Two articles in the Stanford Social Innovation Review delve into the difficulties of impact investing and why the traditional investment structure remains an obstacle.

In the Stanford Social Innovation Review, Mission Point’s Adam Rein recently detailed some inherent problems and potential solutions concerning impact investing. Rein bases his case on a recent gathering of the 100% IMPACT Network. The organization, a subset of impact investing network Toniic that’s made up of family offices, foundations, and persons who commit 100 percent of their assets to positive impact, strives to “align moral values with money management strategy.”

How does this work? If an investor cares about poverty, she funds a business that provides affordable health services to low-income communities…Yet in reality, the vast majority of investments seeking impact fail to achieve both intent and outcomes, leaving the 100% Network and others scratching their heads over how to achieve their goals.

The article states that this disparity results from the fact that impact investors keep the majority of their assets in diversified funds:

Aside from some exceptions in microfinance and affordable housing, diversified funds have limited ability to demonstrate measurable outcomes. Trillions of dollars of sustainable investments have not stopped weapons and tobacco companies from rapidly growing, and selling stock in Anheuser-Busch and Phillip Morris to buy Apple and P&G doesn’t measurably change outcomes the next day. The high bar to becoming an impact investment has forced most assets into funds that actually may not be improving the world.

The article goes on to cite four structural factors that prevent impact funds from altering the cost of capital:

First, they diversify among many large companies, resulting in weak leverage on any one. Second, bad companies often generate large cash flows to fuel their own growth, limiting investor influence. Third, selling company stock puts downward pressure on its valuation; this incentivizes profit-driven investors to increase their holdings to arbitrage the mispriced asset, rebalancing the cost of capital. Finally, impact is in the eye of the beholder, as many investors realize after learning that many impact funds own large positions in Coca-Cola or PepsiCo. Any company will fit the values of a subset of impact investors—for example, local communities often laud coal companies for job creation and affordable energy despite the loud protests of environmentalists.

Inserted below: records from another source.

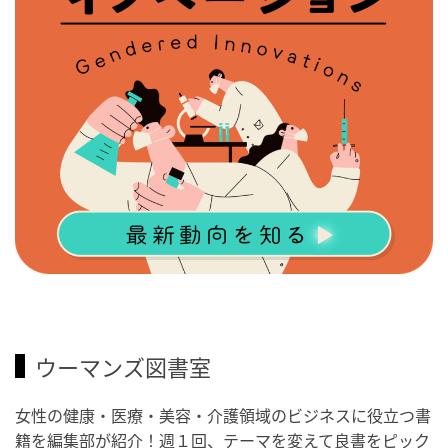
ウーマンズ図書室
女性の健康・医療・美容・介護領域のビジネスに役立つ書
籍を編集部が紹介！週１回、テーマを変えて良書をピック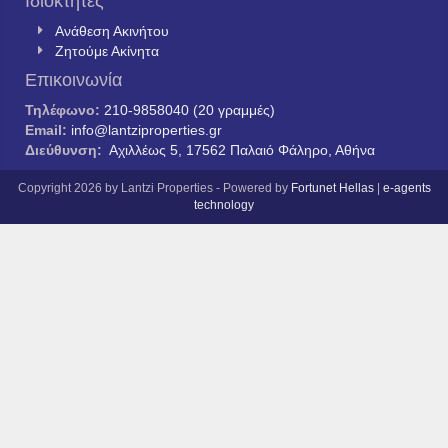
Ιδιοκτήτες
Ανάθεση Ακινήτου
Ζητούμε Ακίνητα
Επικοινωνία
Τηλέφωνο:
210-9858040 (20 γραμμές)
Email:
info@lantziproperties.gr
Διεύθυνση:
Αχιλλέως 5, 17562 Παλαιό Φάληρο, Αθήνα
Copyright 2026 by Lantzi Properties - Powered by
Fortunet Hellas
|
e-agents
technology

The authors offered this rubric to guide investors toward a solution:

 

Meanwhile, Heron’s Clara Miller and Toni Johnson tackle the complexity of mission-aligned investing in a new article in the Stanford Social Innovation Review:

On the surface, investing with one’s values may seem simple, but our experience at the F.B. Heron Foundation shows that even with the best of intentions and promising, emerging standards and tools, the current investment framework makes it challenging.

The authors cite three main reasons why divesting from non-mission aligned companies is so difficult:

  • Delegation of investment authority
  • Fund structure
  • Lack of standardized data

While Heron continues to work towards investing all of our assets for mission, we understand that there must be a process of optimization. As we have learned over time, some impact metrics can be misleading and not every metric you hope to find is available across asset classes. We hope that in the future this process will become more mainstream among investors and the availability of products and information will improve.